En Érythrée, les évêques catholiques continuent de protester contre la vague de répression du gouvernement contre leurs centres de santé et leurs lieux de culte. Dans une nouvelle déclaration publiée ce mardi 25 juin, ils appellent leurs fidèles à la prière et au jeûne.
C’était lundi, entre les villes de Barentu et Keren, dans la campagne désertique du sud-ouest du pays. Deux semaines après une première descente et la fermeture d’une trentaine de cliniques catholiques par le gouvernement, des soldats ont investi un nouveau centre de santé, l’un de ces havres de paix disséminés à travers l’Érythrée. Une nonne qui a refusé d’ouvrir à l’armée a été arrêtée et, depuis, le centre est sous le contrôle des militaires. Mais les catholiques ne sont pas les seuls à subir cette vague répressive.
La veille, un dimanche donc, les forces de sécurité avaient fait une descente en plein office dans un temple méthodiste de Keren, arrêtant tous les fidèles présents. Seule une moitié a été libérée, les autres sont toujours en détention, selon un prêtre catholique érythréen. Quelques jours avant, cinq moines orthodoxes, qui n’ont pas prêté allégeance au patriarche appointé par le gouvernement, avaient eux aussi été embarqués par la force et enfermés quelque part dans un commissariat.
Il y a deux ans, c’était une école privée musulmane d’Asmara qui avait été violemment fermée par les autorités, provoquant une manifestation populaire inédite dans la capitale. Plusieurs responsables avaient passé des mois en prison et le célèbre fondateur de l’école était mort en détention.
Trois semaines de jeûne et de prière
Mardi, les évêques catholiques d’Érythrée sont donc une nouvelle fois sortis de leur silence.
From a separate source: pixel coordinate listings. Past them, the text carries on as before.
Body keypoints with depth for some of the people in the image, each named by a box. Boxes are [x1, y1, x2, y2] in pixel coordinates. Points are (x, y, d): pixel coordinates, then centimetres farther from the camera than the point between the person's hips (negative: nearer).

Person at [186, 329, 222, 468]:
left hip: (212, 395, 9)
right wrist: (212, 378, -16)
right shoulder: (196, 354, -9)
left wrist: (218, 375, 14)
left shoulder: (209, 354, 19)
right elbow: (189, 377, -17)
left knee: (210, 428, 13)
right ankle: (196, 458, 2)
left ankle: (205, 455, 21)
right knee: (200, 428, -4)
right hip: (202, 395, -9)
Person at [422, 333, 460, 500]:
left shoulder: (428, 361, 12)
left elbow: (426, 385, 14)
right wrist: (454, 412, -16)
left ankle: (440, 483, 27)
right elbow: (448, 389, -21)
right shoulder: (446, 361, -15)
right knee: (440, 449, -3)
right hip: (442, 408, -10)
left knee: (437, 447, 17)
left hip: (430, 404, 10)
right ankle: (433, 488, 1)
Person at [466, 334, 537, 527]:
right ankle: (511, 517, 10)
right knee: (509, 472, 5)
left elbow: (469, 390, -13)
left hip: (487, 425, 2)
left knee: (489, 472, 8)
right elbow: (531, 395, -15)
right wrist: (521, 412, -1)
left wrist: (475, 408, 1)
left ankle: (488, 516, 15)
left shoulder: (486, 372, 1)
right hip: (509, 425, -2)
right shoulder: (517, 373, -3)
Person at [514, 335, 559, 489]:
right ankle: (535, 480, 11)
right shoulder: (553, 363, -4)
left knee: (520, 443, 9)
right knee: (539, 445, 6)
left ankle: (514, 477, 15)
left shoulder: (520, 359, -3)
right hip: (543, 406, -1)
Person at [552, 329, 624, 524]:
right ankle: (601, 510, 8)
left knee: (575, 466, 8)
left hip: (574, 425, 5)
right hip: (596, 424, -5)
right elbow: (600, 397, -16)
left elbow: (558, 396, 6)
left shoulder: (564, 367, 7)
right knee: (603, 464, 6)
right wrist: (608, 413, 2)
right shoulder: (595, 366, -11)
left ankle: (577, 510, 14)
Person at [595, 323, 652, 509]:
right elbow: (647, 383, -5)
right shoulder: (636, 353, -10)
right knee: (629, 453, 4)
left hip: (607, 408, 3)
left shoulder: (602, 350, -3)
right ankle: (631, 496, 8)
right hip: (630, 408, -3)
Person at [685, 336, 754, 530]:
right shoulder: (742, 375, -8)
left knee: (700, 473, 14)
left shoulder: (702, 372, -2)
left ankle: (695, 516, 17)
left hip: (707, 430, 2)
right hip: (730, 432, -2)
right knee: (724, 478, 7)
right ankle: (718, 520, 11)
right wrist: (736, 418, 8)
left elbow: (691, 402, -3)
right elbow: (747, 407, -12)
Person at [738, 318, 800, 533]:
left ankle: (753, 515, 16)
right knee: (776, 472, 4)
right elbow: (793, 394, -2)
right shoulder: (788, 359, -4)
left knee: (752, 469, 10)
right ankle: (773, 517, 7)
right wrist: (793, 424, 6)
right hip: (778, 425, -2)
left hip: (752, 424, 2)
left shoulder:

Dans une déclaration publique, ils ont appelé tous les fidèles à trois semaines de jeûne et à la prière jusqu’au 12 juillet, à l’image, disent-ils, de Néhémie, une figure de l’Ancien Testament qui, à la cour des rois de Perse, prend le deuil en apprenant l’état de désolation qui règne à Jérusalem.
Les évêques catholiques érythréens sont habitués aux déclarations perçues comme hostiles au gouvernement, appelant régulièrement à « la vérité » et la « réconciliation » dans une société très strictement contrôlée par le parti-État et son appareil de sécurité, mais aussi bouleversée par l’absence de liberté et l’exode continu de la jeunesse vers les camps de réfugiés ou l’Europe.
Cette répression soudaine contre les communautés religieuses s’explique d’abord par le fait que celles-ci, notamment l’Église catholique dans un pays pourtant majoritairement orthodoxe et musulman, constituent la seule « société civile » de ce pays fermé et très pauvre, assurant des services d’aide importants à la population, comme des soins ou l’éducation primaire.
Une militante érythréenne des droits de l’homme évoque aussi une question de « leadership » : l’ombrageux président érythréen Issayas Afeworki veut s’assurer de conserver le contrôle d’une société très surveillée, alors que toute la Corne de l’Afrique est soumise à des changements profonds depuis l’accession au pouvoir du Premier ministre éthiopien Abiy Ahmed.